If you want to drive change, you have to know how to motivate people.
- Security isn’t just a technical issue; it’s an organizational and human issue, says Atlassian Chief Trust Officer Adrian Ludwig.
- To create resilient systems, developers and security teams need to realize their shared objectives.
- Personalize training so execs and team members understand how security risks impact their sections of the business.
- All security teams should prioritize addressing technical debt and reducing complexity in 2022.
David Balaban, a cybersecurity researcher and journalist, contributed the following article to Forbes.
The human factor is often thought of as a weak link in every organization’s security posture, and that’s a far cry from a misconception. Phishing attacks capitalize on “cognitive payloads” that dupe not-so-vigilant personnel into slipping up. Developers’ blunders due to time pressure or fatigue leave loopholes in code that play into attackers’ hands down the road.

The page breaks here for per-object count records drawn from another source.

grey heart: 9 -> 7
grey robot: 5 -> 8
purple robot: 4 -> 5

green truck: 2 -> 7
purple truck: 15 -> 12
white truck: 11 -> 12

This isn’t a complete list, but guess what? The gap between weaknesses and strengths isn’t that hard to bridge. In the organizational context, all it takes is a people-centric style of doing security in which empathy and frictionless teamwork play a crucial role.
Although this approach is a paradigm shift for many orgs, it’s attracting more and more aficionados across the IT ecosystem. Adrian Ludwig, the Chief Trust Officer at Atlassian, has advocated it throughout his bright career in security. He believes it will be key to building resilience in 2022, whereas boiling protection down to technical controls alone is a fallacy.

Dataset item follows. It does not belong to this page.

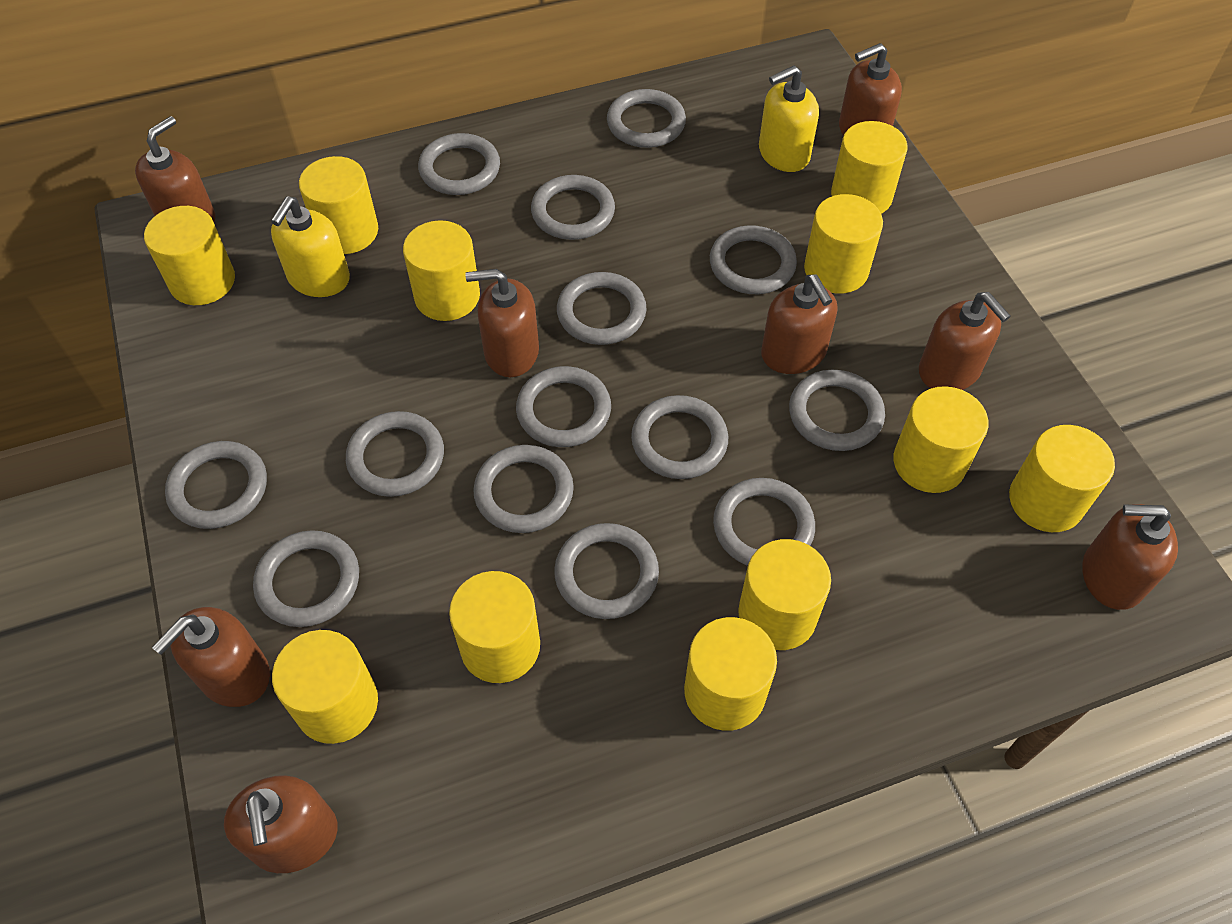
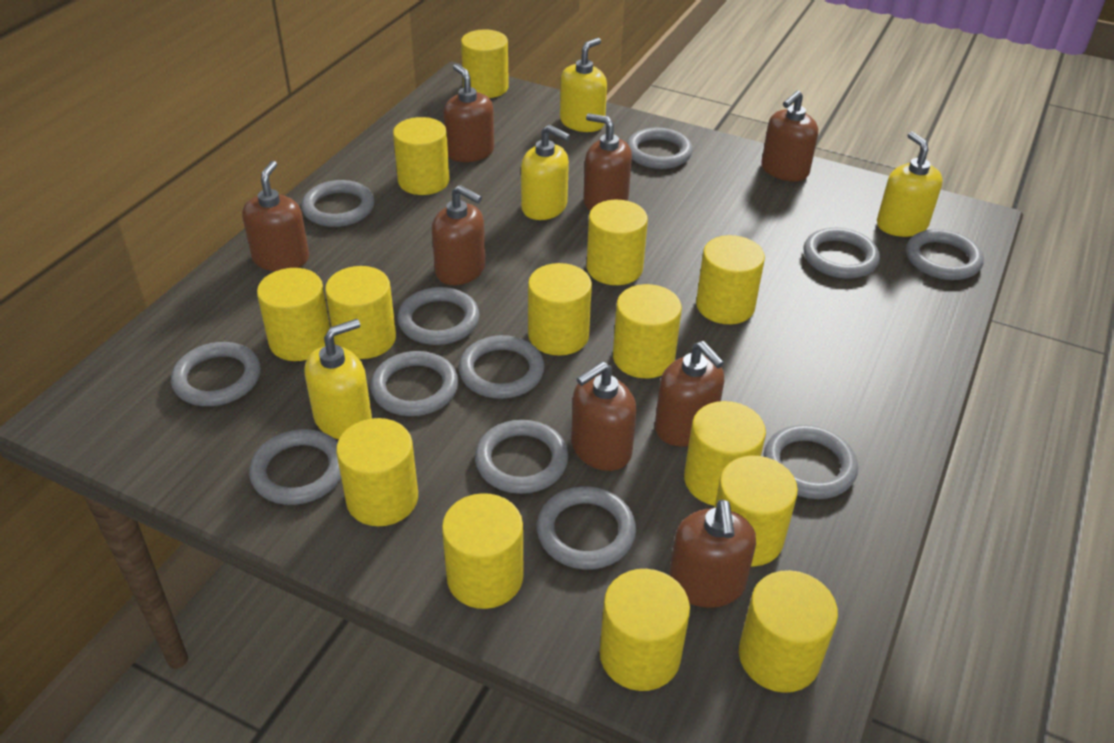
grey ring: 14 -> 12
yellow cylinder: 11 -> 14
yellow soap dispenser: 2 -> 4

“We’ll begin to realize that security is not just a technical problem; it’s an organizational and human problem. As an industry, we’ve learned that it’s not enough to mandate security protocols and increase training. Instead, security teams will need to exercise empathy in order to better understand developers’ top concerns and motivating factors,” says Adrian.
Security is a shared responsibility
The relationship between security and software engineering departments in many companies is fairly strained. That’s because their goals and incentives don’t overlap; moreover, the interests of one team may be at odds with those of another. Developers prioritize creating systems on schedule and frown when the need to comply with security protocols prevents them from reaching critical milestones. Security staff, in turn, concentrate on minimizing incidents and are often overwhelmed with work to address vulnerabilities that software makers left behind.
This natural confrontation is risky business as it compels any organization into prioritizing low-hanging fruit. To avoid going beyond the point of no return, you need to build a work environment with empathy and seamless interoperability at its core. Security must “shift left” far enough in the development pipeline to make sure that the resulting code is both reliable and tamper-proof.